Outro assunto que trago à baila é o número crescente de consultas que venho recebendo por parte de judocas que, insatisfeitos com a forma como a FEMEJU vem sendo por mim conduzida, optaram por procurar entidades paralelas de administração do judô. Embora absolutamente legais do ponto de vista constitucional, tais entidades estão fora do sistema desportivo brasileiro, não podendo seus integrantes, participarem de eventos regionais, nacionais e internacionais oficiais do judô, além de não terem reconhecidas as graduações outorgadas aos judocas, por não terem as mesmas a chancela da Confederação Brasileira de Judô. Nunca movi um músculo para promover, incitar ou incentivar tais desligamentos da nossa entidade; muitos destes professores ainda estão nos nossos arquivos. A volta destes é sempre muito bem vinda. Indubitavelmente, existem vários professores dotados de grande conhecimento judoístico que poderiam contribuir em demasia ao judô candango. Sejam todos muito bem vindos. Apenas esclareço, no intuito de não ser leviano, que as graduações obtidas fora da nossa entidade, a princípio, não serão reconhecidas mas serão sim, analisadas sob as normas e exigências da CBJ e da FEMEJU para outorga de faixas, a ser realizada pela Comissão de Grau da Federação Metropolitana de Judô no momento oportuno.

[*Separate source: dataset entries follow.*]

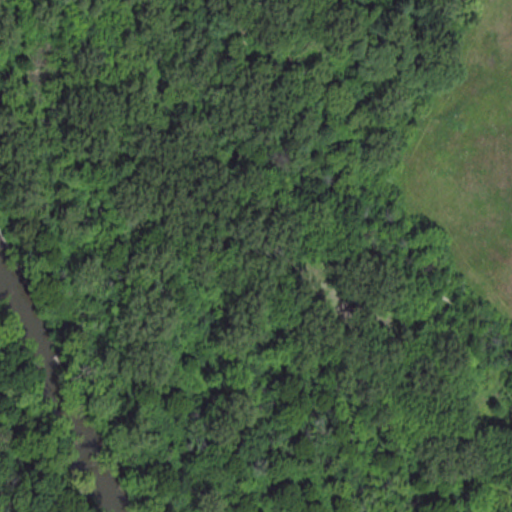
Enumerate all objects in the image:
road: (332, 210)
building: (49, 212)
park: (255, 256)
park: (255, 256)
river: (57, 393)
road: (13, 498)
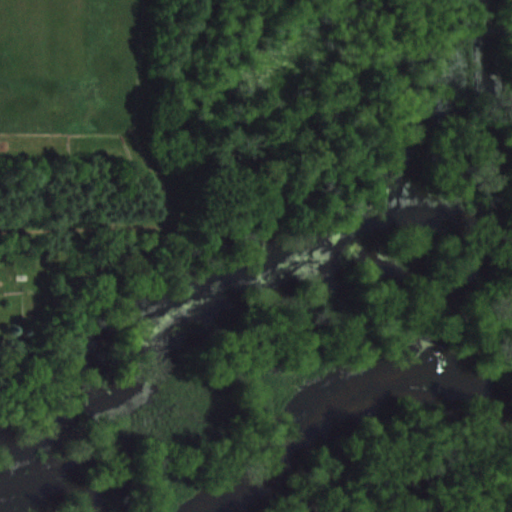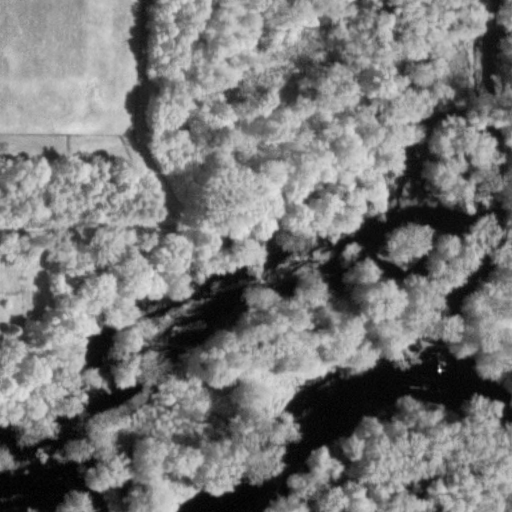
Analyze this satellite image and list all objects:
river: (345, 393)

Por último, mas não menos importante, enalteço a excelente performance dos nossos atletas e seus professores nos campeonatos brasileiros, sul americanos e pan americanoss até a presente data realizados. Parabéns aos atletas: Vitor Hugo Tranquillini Braga – Campeão da seletiva nacional para o pan americano, Campeão Pan americano e 3° Brasileiro júnior, Vinícius Sakamoto Leal - Campeão brasileiro Júnior e 3° brasileiro juvenil, Milena Cristina Mendes – Campeã Brasileiro juvenil e 3° Brasileiro júnior, Gislaine Garcia de Araújo – Vice-campeã Seletiva nacional Sul americano e 3° Brasileiro Júnior, Bianca Rodrigues da Costa – 3° Brasileiro Júnior, João Paulo Medeiros Pegorer – Campeão Brasileiro Juvenil, Lucas de Oliveira Almeida – Campeão da Seletiva nacional para Sul americano e 3° Sul americano Júnior, Nívia de Souza Moura – 3° Brasileiro Júnior e Silvio Bezerra de Araújo – 3° mundial Máster. Respeitem o judô de Brasília!